The focus in the spring is to continue to follow public health measures in an effort to lower case counts, with more people receiving a COVID-19 shot.

While hitting certain vaccine targets are a core aspect of this roadmap, Canada's chief public health officer stressed that there are a number of other indicator to look at, including getting transmission controlled, the reproductive number, healthcare capacity, and testing, tracing and isolation capacity to detect any resurgences.

When can Canadians stop wearing masks?

Dr. Tam indicated that from a "public health community perspective," she expects masks to be the last of the protections to be removed. This comes after the U.S. Centers for Disease Control and Prevention (CDC) announced that fully vaccinated individuals do not need to wear a mask indoors.
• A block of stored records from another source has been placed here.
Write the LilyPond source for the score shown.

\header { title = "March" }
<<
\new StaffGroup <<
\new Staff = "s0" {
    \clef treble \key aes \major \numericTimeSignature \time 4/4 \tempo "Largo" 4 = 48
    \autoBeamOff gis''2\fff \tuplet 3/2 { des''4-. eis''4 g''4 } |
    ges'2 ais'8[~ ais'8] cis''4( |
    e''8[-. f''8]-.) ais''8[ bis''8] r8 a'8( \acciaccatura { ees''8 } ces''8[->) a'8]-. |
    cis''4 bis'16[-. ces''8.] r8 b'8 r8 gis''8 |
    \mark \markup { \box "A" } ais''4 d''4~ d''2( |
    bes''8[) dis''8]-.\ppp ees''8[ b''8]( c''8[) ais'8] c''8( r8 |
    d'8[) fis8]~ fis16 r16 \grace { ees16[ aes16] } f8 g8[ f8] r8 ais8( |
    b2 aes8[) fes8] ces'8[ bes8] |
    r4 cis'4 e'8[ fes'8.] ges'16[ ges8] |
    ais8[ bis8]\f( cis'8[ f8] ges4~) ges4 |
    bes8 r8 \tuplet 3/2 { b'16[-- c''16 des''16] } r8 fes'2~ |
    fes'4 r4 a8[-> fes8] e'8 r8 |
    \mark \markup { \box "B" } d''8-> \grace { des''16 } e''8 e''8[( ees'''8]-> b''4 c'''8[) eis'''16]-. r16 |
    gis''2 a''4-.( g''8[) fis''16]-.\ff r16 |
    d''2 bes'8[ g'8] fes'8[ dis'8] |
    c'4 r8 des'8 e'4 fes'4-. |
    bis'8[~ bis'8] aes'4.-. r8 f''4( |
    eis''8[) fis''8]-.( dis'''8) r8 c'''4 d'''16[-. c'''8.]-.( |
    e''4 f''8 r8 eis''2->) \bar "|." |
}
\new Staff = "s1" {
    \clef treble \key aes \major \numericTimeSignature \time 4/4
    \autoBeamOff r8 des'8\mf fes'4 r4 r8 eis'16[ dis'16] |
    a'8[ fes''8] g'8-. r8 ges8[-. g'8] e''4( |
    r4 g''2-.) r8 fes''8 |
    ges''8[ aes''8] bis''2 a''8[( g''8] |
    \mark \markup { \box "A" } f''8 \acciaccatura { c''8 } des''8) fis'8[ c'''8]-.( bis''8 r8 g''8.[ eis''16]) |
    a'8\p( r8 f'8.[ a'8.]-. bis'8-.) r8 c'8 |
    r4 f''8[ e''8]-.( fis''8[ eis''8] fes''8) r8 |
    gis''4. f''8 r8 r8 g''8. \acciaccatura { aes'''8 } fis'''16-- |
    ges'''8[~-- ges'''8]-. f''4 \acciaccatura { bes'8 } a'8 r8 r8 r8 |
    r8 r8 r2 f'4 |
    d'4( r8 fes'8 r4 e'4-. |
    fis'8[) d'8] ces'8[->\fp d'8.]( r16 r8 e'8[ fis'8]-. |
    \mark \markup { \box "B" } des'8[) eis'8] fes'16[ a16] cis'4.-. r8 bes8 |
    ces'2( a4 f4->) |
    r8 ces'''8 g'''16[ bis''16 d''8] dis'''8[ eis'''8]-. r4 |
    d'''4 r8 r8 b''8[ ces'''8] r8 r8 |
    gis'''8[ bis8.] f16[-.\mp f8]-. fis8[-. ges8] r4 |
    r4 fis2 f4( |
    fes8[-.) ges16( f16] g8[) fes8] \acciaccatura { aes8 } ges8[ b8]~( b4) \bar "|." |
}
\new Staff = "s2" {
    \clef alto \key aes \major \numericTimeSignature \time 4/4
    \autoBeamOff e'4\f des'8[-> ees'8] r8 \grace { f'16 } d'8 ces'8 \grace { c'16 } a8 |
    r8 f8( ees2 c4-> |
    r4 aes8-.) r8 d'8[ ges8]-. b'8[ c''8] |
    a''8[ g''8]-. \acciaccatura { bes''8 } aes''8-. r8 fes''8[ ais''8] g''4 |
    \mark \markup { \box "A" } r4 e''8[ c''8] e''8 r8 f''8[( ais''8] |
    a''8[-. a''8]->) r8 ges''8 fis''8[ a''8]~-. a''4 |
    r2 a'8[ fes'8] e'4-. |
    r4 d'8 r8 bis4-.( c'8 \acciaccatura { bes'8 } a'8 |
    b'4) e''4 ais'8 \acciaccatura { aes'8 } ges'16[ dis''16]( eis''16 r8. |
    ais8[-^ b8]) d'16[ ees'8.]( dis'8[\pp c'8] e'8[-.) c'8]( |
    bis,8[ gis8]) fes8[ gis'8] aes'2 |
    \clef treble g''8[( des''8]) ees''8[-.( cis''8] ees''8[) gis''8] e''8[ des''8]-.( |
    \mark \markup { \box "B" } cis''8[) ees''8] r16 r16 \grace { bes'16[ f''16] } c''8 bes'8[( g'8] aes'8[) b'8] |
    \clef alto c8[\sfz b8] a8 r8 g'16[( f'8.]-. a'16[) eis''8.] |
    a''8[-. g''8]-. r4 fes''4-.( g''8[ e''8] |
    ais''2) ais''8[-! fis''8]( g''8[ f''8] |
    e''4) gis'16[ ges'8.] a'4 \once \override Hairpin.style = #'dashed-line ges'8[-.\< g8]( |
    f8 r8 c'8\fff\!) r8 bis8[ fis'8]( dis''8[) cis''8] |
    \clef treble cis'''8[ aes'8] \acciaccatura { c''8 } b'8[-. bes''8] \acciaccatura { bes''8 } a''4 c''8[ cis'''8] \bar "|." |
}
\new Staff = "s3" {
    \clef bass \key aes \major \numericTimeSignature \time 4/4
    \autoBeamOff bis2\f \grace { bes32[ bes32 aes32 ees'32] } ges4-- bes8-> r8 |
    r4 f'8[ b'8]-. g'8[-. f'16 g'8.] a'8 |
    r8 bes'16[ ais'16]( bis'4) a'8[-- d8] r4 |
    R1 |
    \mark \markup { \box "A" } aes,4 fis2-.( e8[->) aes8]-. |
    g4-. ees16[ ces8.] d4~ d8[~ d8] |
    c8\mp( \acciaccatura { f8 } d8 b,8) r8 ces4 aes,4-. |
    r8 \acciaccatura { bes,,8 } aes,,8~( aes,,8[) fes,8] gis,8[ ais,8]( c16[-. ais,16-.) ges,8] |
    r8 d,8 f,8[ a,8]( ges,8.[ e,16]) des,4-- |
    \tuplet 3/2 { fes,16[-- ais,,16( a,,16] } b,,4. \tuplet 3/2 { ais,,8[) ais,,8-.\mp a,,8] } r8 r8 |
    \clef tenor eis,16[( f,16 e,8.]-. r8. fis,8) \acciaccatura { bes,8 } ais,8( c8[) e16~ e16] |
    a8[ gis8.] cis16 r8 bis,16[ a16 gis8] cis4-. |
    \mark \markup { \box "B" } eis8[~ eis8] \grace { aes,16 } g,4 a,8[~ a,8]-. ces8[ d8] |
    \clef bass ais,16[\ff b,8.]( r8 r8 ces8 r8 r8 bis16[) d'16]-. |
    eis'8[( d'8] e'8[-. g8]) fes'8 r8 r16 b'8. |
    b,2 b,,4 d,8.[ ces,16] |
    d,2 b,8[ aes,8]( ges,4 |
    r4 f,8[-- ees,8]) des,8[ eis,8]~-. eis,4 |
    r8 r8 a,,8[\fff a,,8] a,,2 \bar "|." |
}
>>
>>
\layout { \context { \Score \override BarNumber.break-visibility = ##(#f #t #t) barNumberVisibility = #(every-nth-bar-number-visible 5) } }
"I think we have to slowly and surely ease the more restrictive measures, those shutdowns and stay-at-home orders, those are the really key things that we need to really avoid as a community, as a population, and not have a resurgence as soon as you release them," she said. "That is the primary objective moving towards the fall."

"Moving into the fall is when you go indoors and we have to be very careful when we're going indoors, even with 75 per cent coverage, 25 per cent of people may not be covered."

Dr. Tam added that she hopes to give further guidance to people in terms of their individual risk reductions, based on their personal circumstances and their ability to control their environment.

When asked why Canada's plan seems to be slower than international jurisdictions, specifically the U.K. where about 54 per cent of the population has received a first dose and about 28 per cent have received their second dose. The U.K. plans to loosen restrictions on social contacts on Monday and on June 21, the U.K. government said it will remove all rules around social contacts.

Dr. Tam identified that Canada's epidemic picture has been much different than the U.K.

"The U.K., if you sort of look back at their epidemic trajectory, they crushed that curve, that very massive third wave, to very low levels by the time they got to that kind of vaccine coverage," she said. "You need to look at both of those parameters."

"At this point in time, provinces might be reaching some of these vaccine coverage levels that the U.K. was seeing when they were lifting, but their epidemic picture is completely different. We’re still just beginning to peak on this third wave in many different provinces and territories."